Job security and the football manager
Posted by John Beech on November 24, 2009
The sacking of Paul Hart by Portsmouth (1) has been greeted with universal sympathy in cyberspace and this will doubtless be repeated in newsprint tomorrow. Received wisdom is that he was on a hiding to nothing and made the best of a bad job in the circumstances, made all the more ironic by the number of goals scored last Saturday by former Pompey players (no, please don’t mention Ricardo Fuller’s contribution; he left Fratton Park as far back as 2005 in any case).
The sad fact is that managers have one of the most insecure jobs in the world. Yes, there are the exceptions of Sir Alex Ferguson, Arsène Wenger and Dario Gradi, but they definitely are the exceptions.
Dr Sue Bridgewater at Warwick Business School conducted a very comprehensive survey of manager employment trends including dismissals in the top four divisions over the period from 1992 to 2005 (her very readable report is downloadable here, and there is a webcast of her talking about the key findings here). She found, among a number of fascinating conclusions, that more experienced managers who have longer in post achieve higher levels of success.

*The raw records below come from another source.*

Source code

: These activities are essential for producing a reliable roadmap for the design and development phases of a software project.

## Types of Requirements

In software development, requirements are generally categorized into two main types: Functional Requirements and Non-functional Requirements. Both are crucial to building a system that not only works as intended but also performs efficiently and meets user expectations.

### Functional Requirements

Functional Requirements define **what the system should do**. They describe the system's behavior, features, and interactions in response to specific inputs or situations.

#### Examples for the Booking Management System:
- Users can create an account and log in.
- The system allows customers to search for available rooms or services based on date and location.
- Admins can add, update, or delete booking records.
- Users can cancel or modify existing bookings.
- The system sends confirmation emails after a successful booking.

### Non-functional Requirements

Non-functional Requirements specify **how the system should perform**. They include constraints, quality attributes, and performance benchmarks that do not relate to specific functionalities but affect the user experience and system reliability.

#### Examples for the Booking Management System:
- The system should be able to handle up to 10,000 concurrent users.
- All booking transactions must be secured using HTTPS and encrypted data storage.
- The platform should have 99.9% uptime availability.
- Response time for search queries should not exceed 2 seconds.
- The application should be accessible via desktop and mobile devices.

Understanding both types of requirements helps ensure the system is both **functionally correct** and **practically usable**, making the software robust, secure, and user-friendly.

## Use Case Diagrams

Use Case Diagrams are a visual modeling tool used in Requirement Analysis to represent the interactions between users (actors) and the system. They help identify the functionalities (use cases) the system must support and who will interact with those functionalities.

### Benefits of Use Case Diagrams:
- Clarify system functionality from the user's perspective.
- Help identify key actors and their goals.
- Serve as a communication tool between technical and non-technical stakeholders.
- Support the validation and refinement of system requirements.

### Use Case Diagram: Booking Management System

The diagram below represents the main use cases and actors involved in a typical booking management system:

It also emerged that the average rate of tenure over that period, 2.19 years, was declining, and could be projected to have fallen, if the trend is maintained , to one year by 2023.
She also found that there is a significant correlation with success for managers who have followed the route of taking coaching and Management qualifications. Yet still we see good ex-players without coaching badges being given special dispensation to manage even in the Premier League.
Human Resource Management in the football sector is way, way behind the times. In other sectors it is not generally accepted that you get the best out of people by kicking boots at them or continually swearing at them. And I have yet to see any evidence that such approaches actually work in football.
To return to Paul Hart, my recent posting (2) suggests that current board-level HRM practices at Portsmouth are poor even by football’s low standards.